Hi Samuel,
First off, thanks for your interest in adding some useful features! There are a few things worth mentioning:
The first is that I'm currently laying the groundwork for a new python driver for Cassandra that's similar to the new java driver (
https://github.com/datastax/java-driver). It uses the new native protocol instead of Thrift and only presents the cql3 API; additionally, it will have some good improvements in connection pooling, request pipelining, node discovery, and failure/retry policies over what pycassa offers. I'm actually planning to include a query-builder interface that is similar to sqlalchemy's just like you mention, so I'm glad to see there is interest in having that. I expect to have a beta-quality version of the new driver available on GitHub in roughly 1.5 or 2 months. (I'm not working on it full-time, at the moment.)
The second is that I am definitely interested in getting cql3 support into pycassa regardless of developments on the new driver, primarily because it provides a nice upgrade path for those who are currently using pycassa but are looking to use cql3. At a minimum level, proper cql3 support includes:
* Being able to execute queries through a ConnectionPool with proper retries, etc
* Encoding and decoding cql3 types
The first point shouldn't be very difficult at all. It primarily depends on deciding what the API looks like (i.e. whether it's a method on the ConnectionPool, on a ColumnFamily, or comes from a different module); I don't necessarily have a strong preference there yet.
The second point can also be pretty easily accomplished by copying code from the dbapi2 driver.
I would be quite happy to have just those two things in pycassa and will gladly accept pull requests. Anything extra is a bonus.
Regarding a mapper and query-builder interface, I feel like extending the ColumnFamily class is the wrong way to go simply because the two APIs are essentially mutually incompatible.
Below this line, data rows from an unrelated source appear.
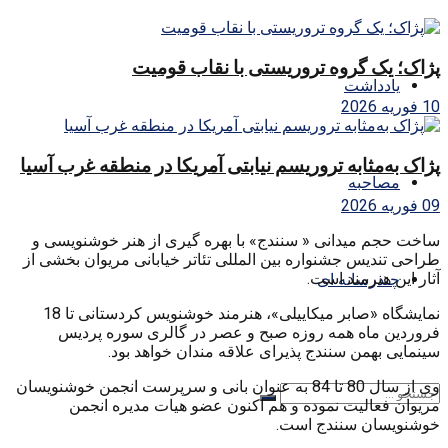
پژاک؛ یک گروه تروریستی با نقاب قومیت
یادداشت
10 فوریه 2026
پژاک به‌مثابه تروریسم نیابتی آمریکا در منطقه غرب آسیا
مصاحبه
09 فوریه 2026
ساخت حجم میدانی « سنندج» با بهره گیری از هنر خوشنویسی و
طراحی تندیس جشنواره بین المللی تئاتر خیابانی مریوان بخشی از
آثار این هنرمند است.
چندرسانه ای
نمایشگاه «صابر میکاییلی»، هنرمند خوشنویس کردستانی تا 18
فروردین ماه همه روزه صبح و عصر در گالری سوره پردیس
سینمایی بهمن سنندج پذیرای علاقه مندان خواهد بود.
وی از سال 80 تا 84 به عنوان بانی و سرپرست انجمن خوشنویسان
مریوان فعالیت نموده و هم اکنون عضو هیات مدیره انجمن
خوشنویسان سنندج است.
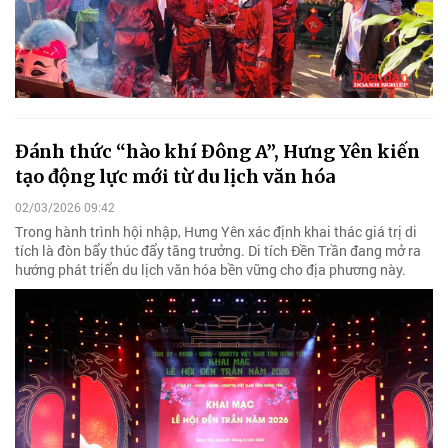
Đánh thức “hào khí Đông A”, Hưng Yên kiến
tạo động lực mới từ du lịch văn hóa
02/03/2026 09:42
Trong hành trình hội nhập, Hưng Yên xác định khai thác giá trị di
tích là đòn bẩy thúc đẩy tăng trưởng. Di tích Đền Trần đang mở ra
hướng phát triển du lịch văn hóa bền vững cho địa phương này.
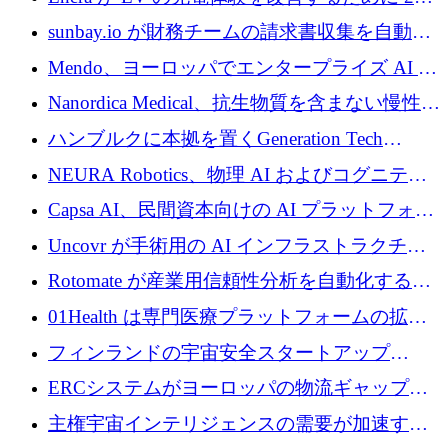
万ドルを調達
sunbay.io が財務チームの請求書収集を自動化
するために 55 万ユーロを調達
Mendo、ヨーロッパでエンタープライズ AI 導
入を拡大するために 1,200 万ユーロを確保
Nanordica Medical、抗生物質を含まない慢性創
傷治療薬を市場に投入するために 160 万ユー
ハンブルクに本拠を置くGeneration Tech
ロを調達
Partnersが5,000万ユーロのAIロールアップファ
NEURA Robotics、物理 AI およびコグニティ
ンドを立ち上げ
ブ ロボティクス プラットフォームを拡張する
Capsa AI、民間資本向けの AI プラットフォー
ためにシリーズ C で最大 14 億ドルを確保
ムを拡大するために 1,800 万ドルを調達
Uncovr が手術用の AI インフラストラクチャ
を構築するために 700 万ドルを調達
Rotomate が産業用信頼性分析を自動化するた
めに 210 万ユーロを調達
01Health は専門医療プラットフォームの拡大
に 1,500 万ドルを確保
フィンランドの宇宙安全スタートアップ
Aavuus が、スペースデブリ追跡に取り組むプ
ERCシステムがヨーロッパの物流ギャップを
レシード資金を獲得
埋めるために設計された重量物運搬用eVTOL
主権宇宙インテリジェンスの需要が加速する
であるVictorを発表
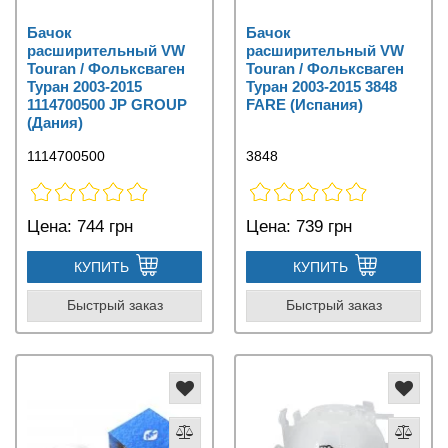
Бачок
Бачок
расширительный VW
расширительный VW
Touran / Фольксваген
Touran / Фольксваген
Туран 2003-2015
Туран 2003-2015 3848
1114700500 JP GROUP
FARE (Испания)
(Дания)
1114700500
3848
Цена:
744 грн
Цена:
739 грн
КУПИТЬ
КУПИТЬ
Быстрый заказ
Быстрый заказ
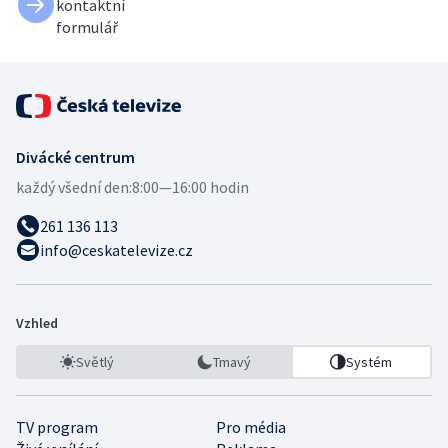
kontaktní
formulář
Divácké centrum
každý všední den:
8:00—16:00 hodin
261 136 113
info@ceskatelevize.cz
Vzhled
Světlý
Tmavý
Systém
TV program
Pro média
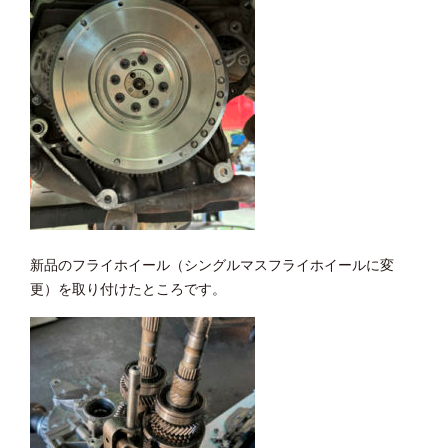
新品のフライホイール（シングルマスフライホイールに変
更）を取り付けたところです。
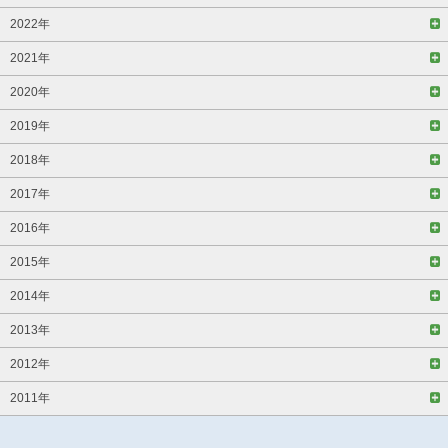
2022年
2021年
2020年
2019年
2018年
2017年
2016年
2015年
2014年
2013年
2012年
2011年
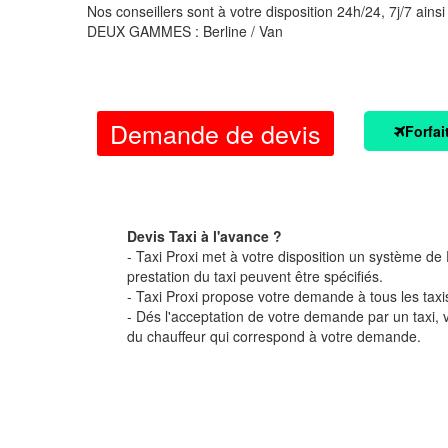
Nos conseillers sont à votre disposition 24h/24, 7j/7 ainsi
DEUX GAMMES : Berline / Van
Demande de devis
Forfai
Devis Taxi à l'avance ?
- Taxi Proxi met à votre disposition un système de D
prestation du taxi peuvent être spécifiés.
- Taxi Proxi propose votre demande à tous les taxi
- Dés l'acceptation de votre demande par un taxi,
du chauffeur qui correspond à votre demande.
I haven't thought too deeply about the topic, but my gut says a combination of a subset of the sqlalchemy core expression api (
http://docs.sqlalchemy.org/en/rel_0_8/core/expression_api.html) and declarative mappings (similar to
http://docs.sqlalchemy.org/en/rel_0_8/orm/tutorial.html#declare-a-mapping) where execute() and query() are methods on a ConnectionPool would be a good start.
I'm definitely interested in discussing the API further. Any work done for this in pycassa will likely be closely translated to the new python driver (and perhaps vice-versa).